-- ACTIVITY --
Wherever the string "depth" occurs in a line of these records, report that line.

-- PROVIDED INFORMATION --
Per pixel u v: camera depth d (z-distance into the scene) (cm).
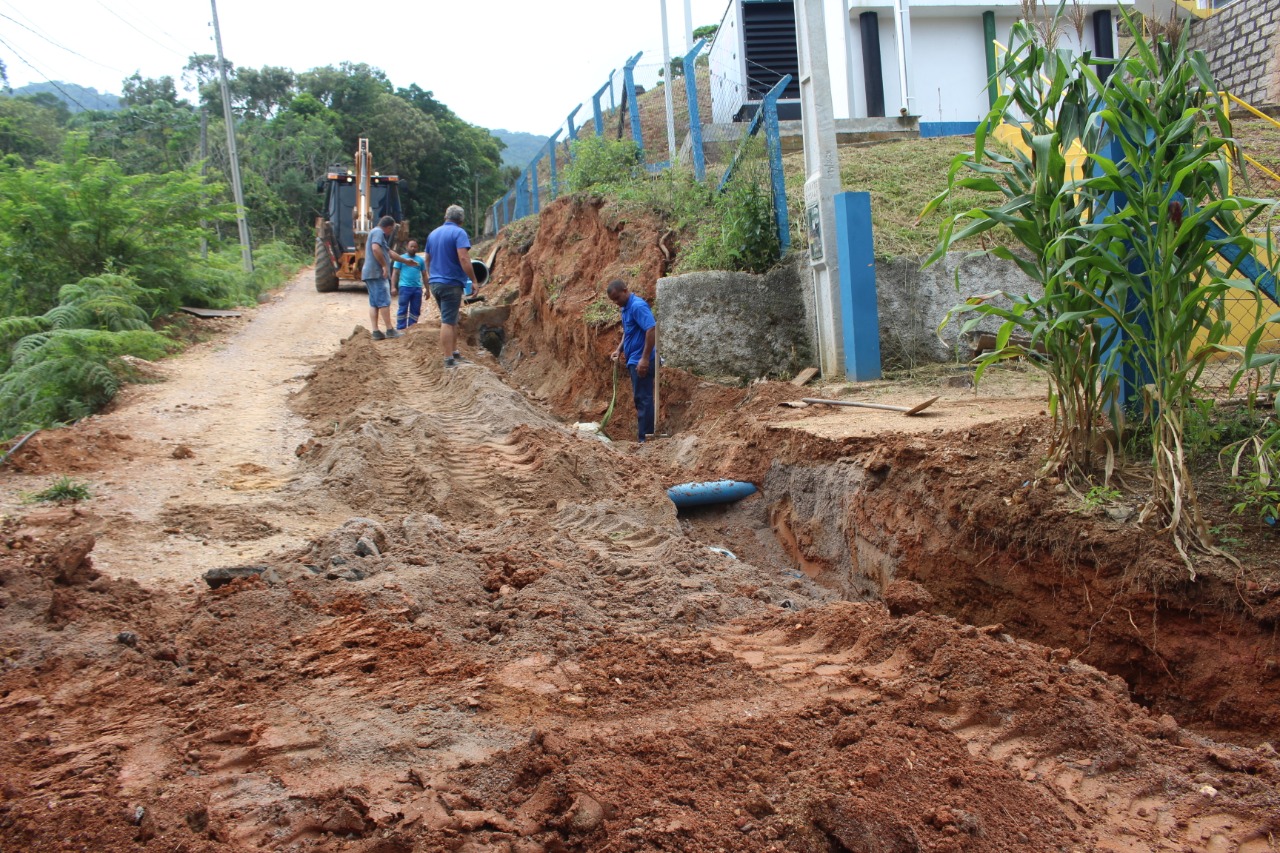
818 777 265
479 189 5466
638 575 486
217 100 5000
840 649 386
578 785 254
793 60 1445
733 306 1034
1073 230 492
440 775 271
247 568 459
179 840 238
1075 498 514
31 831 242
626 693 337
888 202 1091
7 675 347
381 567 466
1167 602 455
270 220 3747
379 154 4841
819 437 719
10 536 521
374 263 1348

...

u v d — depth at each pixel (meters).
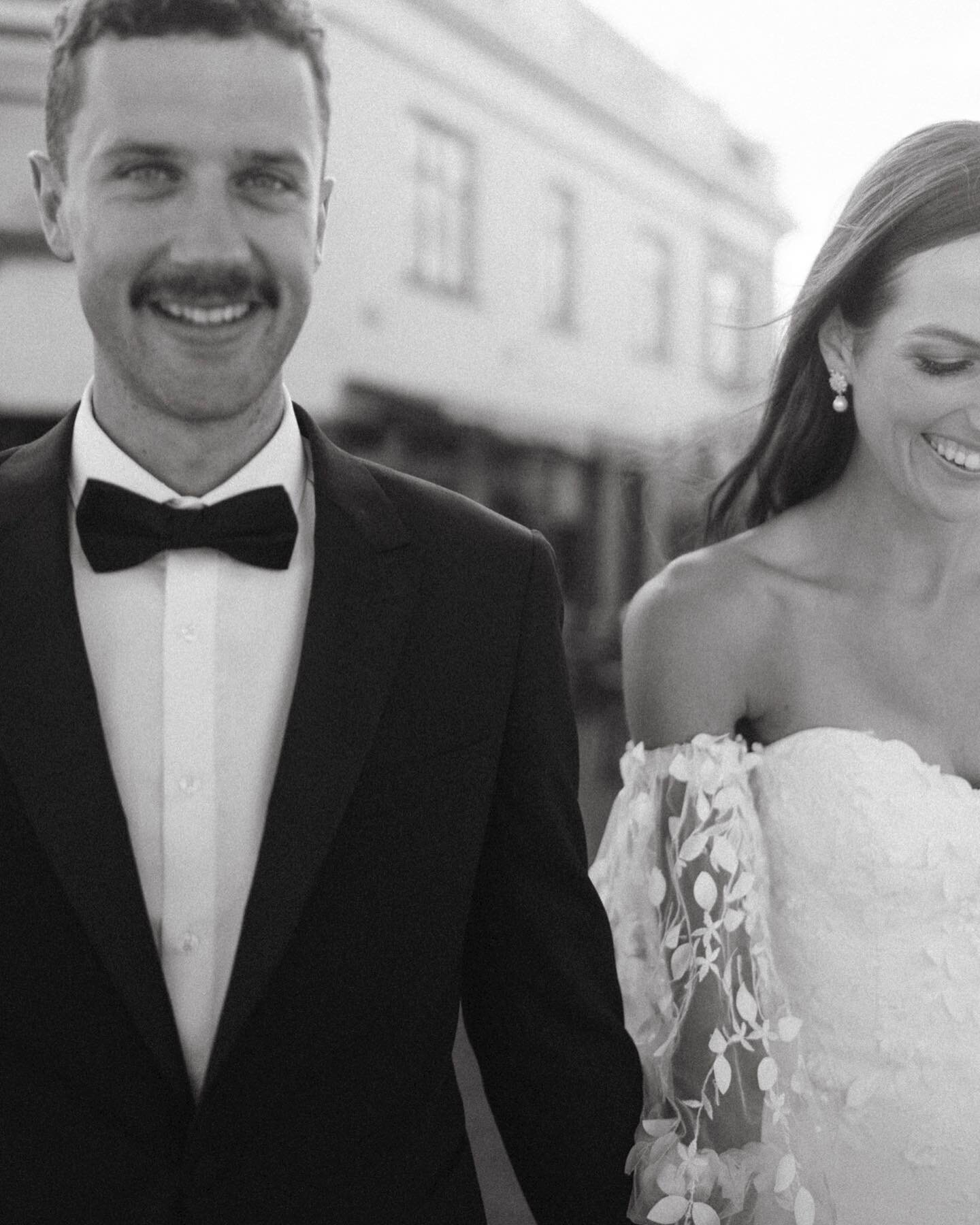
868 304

-- SOLUTION BELOW --
Per pixel u v: camera depth d (z-distance into the scene) (cm).
u v d — depth at each pixel (meters).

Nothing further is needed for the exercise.